# help with spare air tank



## spokanejoe (Sep 16, 2006)

Can someone direct me to the web site that shows how to make an extra air tank from a propane bottle? Thanks for the help.


----------



## ScareFX (Aug 18, 2004)

Here's one.

http://wolfstone.halloweenhost.com/Pneumatics/pnuham_HAM.html


----------



## spokanejoe (Sep 16, 2006)

Thanks ,ScareFX. That was the site I was thinking of and could not find. Thanks for the help. JH


----------



## TSquared (Nov 4, 2007)

Might want to try one of the spare air tanks sold at Wal-Mart for $20. Take out the fitting and add a brass extension with a tee. Add a male and female air hose fitting to the tee. Cheaply doubles your air capacity and much easier and safer than modifying a propane bottle. Made a big difference when I added an air cannon to my group of props.


----------



## robp790 (Jan 8, 2008)

What I am wondering is, would that air in the spare tank be compressed or preesurized? The compressor as I understand it compresses the air into its tank. So if we place a spare tank out there with a hose in and a hose out, would it just be a volume of air a gallon and a half or so?


----------



## Gory Corey (Nov 17, 2006)

____________________

* _Instructions_:
**A)** Decide whether each statement agrees with the spare air tank thread, answering yes or no and quoting the words of the thread that decide it: (i) The link ScareFX posted was the site spokanejoe had been trying to recall. (ii) TSquared gives $20 as the price of the spare air tanks at Wal-Mart. (iii) TSquared calls modifying a propane bottle the easier option.
**B)** Carry the spare air tank thread forward from its last line.
The data that follows comes from a separate source.

* _Source data_:

____________________

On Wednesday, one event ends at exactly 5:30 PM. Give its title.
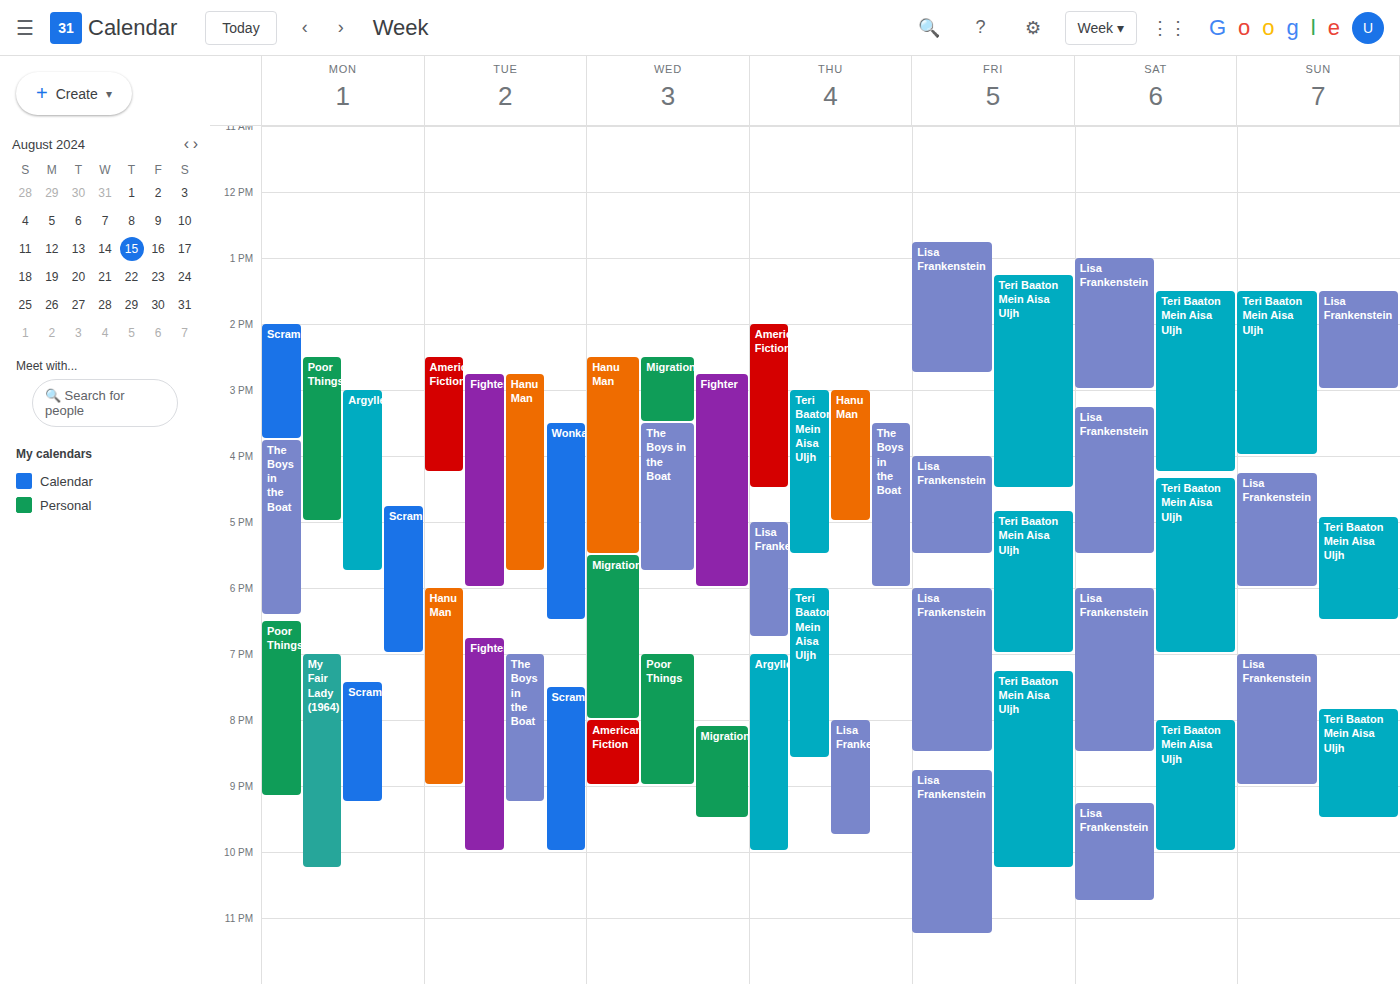
"Hanu Man"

____________________

* _The answers_:
**A)**
(i) Yes: "That was the site I was thinking of and could not find."
(ii) Yes: "spare air tanks sold at Wal-Mart for $20"
(iii) No: "much easier and safer than modifying a propane bottle"

**B)**
It is still compressed, pressurized, etc. until released from the system to make equilibrium with the atmosphere. So whatever the volume is at whatever pressure your system runs at, it will be.

When my displays from TW return, I will be unpacking the case with my reserve tank, which has 2 pressure regulators with air filters and 4 quick disconnects as a manifold, I will pop off a picture so you can see 1 way to plumb up a reserve tank.

My setup is overkill, but I use it as an accumulator (125 psi) at shows, then reduce the outlet pressure down to 65 PSI for the cob webbers (further reduced at the Boomer Series air cannons with their regulators to 30 PSI).


----------



## robp790 (Jan 8, 2008)

That would be great! I went and bought the tank today and I am trying to figure out what kind of deal they have on there. It uses a tire valve to fill the tank, then you turn the valve to open it and the hose releases it thru another tire valve. So, I have to guess there is some kind of one way valve you are using to fill the spare tank, from the compressor tank, then your prop "sips" from there.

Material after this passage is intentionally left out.